Monday, February 25, 2019

The Frozen Wonder of America's Biggest Ice Castle

Depending on how old you are, you'll either stand in front of the Ice Castle in North Woodstock, New Hampshire and think that you're walking into Superman's Fortress of Solitude, or that you've been transported to Arendelle, and you're about to enter Elsa's Ice Palace. Whether or not you think you're in Frozen, parts of you will feel frozen soon enough. Even on a mild winter day, even with your warmest snow gear, the Ice Castle is very cold.

But if you can bundle yourself up and spend some time in the Ice Castle, you'll find a living sculpture to winter unlike anything else in New England - or many other places in the country, for that matter. There are five other castles in North America (in Colorado, Minnesota, Wisconsin, Utah and Alberta, Canada), but the New Hampshire castle is the biggest of them all, weighing in at a staggering 20 tons of ice. Over the course of this year's 10 week season, the attraction will welcome about 160,000 visitors.
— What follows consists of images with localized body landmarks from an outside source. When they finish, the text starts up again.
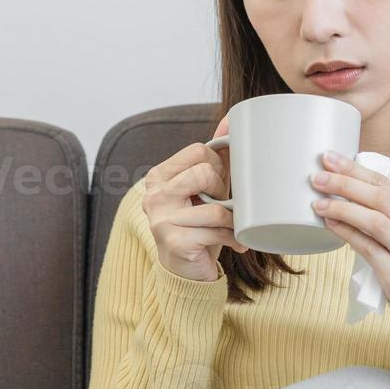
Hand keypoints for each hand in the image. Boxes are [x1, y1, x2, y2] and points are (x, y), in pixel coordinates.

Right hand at [141, 113, 249, 282]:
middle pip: (204, 172)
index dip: (217, 166)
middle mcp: (154, 195)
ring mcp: (161, 220)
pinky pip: (217, 230)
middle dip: (222, 190)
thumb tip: (232, 118)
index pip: (198, 150)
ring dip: (232, 218)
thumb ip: (216, 156)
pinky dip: (233, 238)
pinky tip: (235, 243)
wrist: (185, 270)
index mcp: (158, 176)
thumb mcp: (206, 187)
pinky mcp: (174, 242)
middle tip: (223, 206)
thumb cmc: (198, 223)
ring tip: (232, 227)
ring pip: (214, 206)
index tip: (218, 185)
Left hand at [309, 151, 389, 304]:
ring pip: (376, 222)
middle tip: (318, 177)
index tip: (330, 158)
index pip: (387, 184)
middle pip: (382, 199)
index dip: (356, 169)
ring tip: (319, 203)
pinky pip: (368, 249)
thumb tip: (348, 182)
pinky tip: (330, 224)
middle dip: (346, 184)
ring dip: (344, 209)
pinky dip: (347, 233)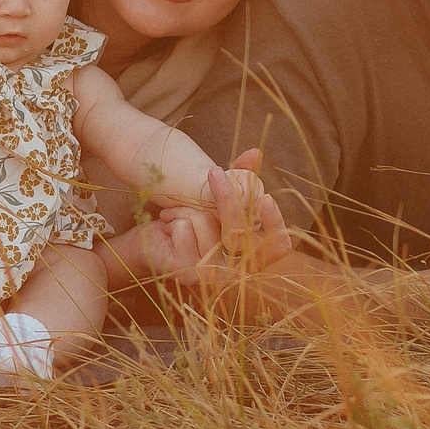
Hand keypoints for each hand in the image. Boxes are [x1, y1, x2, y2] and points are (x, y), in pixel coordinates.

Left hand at [105, 150, 291, 292]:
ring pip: (209, 227)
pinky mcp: (187, 274)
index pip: (279, 246)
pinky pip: (186, 233)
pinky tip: (167, 225)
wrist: (151, 241)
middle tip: (214, 172)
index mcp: (250, 255)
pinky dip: (175, 219)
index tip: (265, 197)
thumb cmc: (189, 219)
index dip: (275, 224)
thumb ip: (240, 177)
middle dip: (228, 199)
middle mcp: (236, 270)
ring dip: (188, 208)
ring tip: (175, 209)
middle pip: (242, 234)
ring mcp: (213, 275)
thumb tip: (255, 153)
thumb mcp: (216, 197)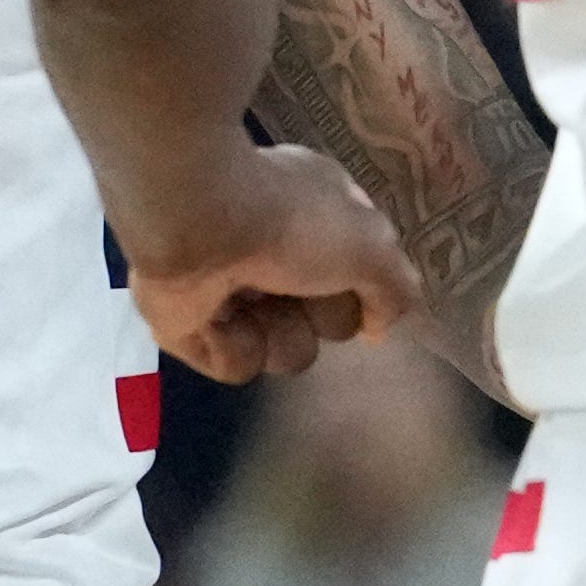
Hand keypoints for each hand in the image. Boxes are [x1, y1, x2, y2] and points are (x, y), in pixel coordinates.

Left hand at [120, 138, 420, 378]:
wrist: (196, 220)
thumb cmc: (292, 222)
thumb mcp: (373, 247)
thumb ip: (396, 290)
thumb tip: (378, 331)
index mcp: (316, 220)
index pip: (355, 277)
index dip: (360, 289)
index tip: (357, 285)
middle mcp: (274, 254)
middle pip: (324, 323)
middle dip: (318, 314)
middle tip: (297, 287)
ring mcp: (229, 292)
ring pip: (282, 352)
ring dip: (275, 332)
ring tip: (249, 298)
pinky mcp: (190, 327)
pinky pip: (235, 366)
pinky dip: (231, 342)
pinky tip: (216, 310)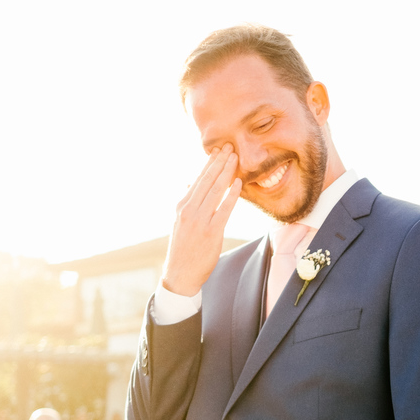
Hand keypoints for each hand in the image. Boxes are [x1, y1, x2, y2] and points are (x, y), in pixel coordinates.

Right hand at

Inside, you won't find any Disney characters singing about how the cold never bothered them anyway - unless you visit on a Saturday afternoon, when there are actually princess meet and greets. What you will find is thousands upon thousands of icicles, grown on the "icicle farm" in the back of the property, that the castle's architects use to build the coves, corridors and archways of the frozen structure.

The process goes like this: Once the icicles are large enough, they're added to the castle structure each day. When they're positioned properly, they're then coated with water from an enormous sprayer to freeze them into place. Because the castle changes from sun and rain, and because the "ice artisans" add more ice daily, the castle changes from one day to the next, and no two visits are the same.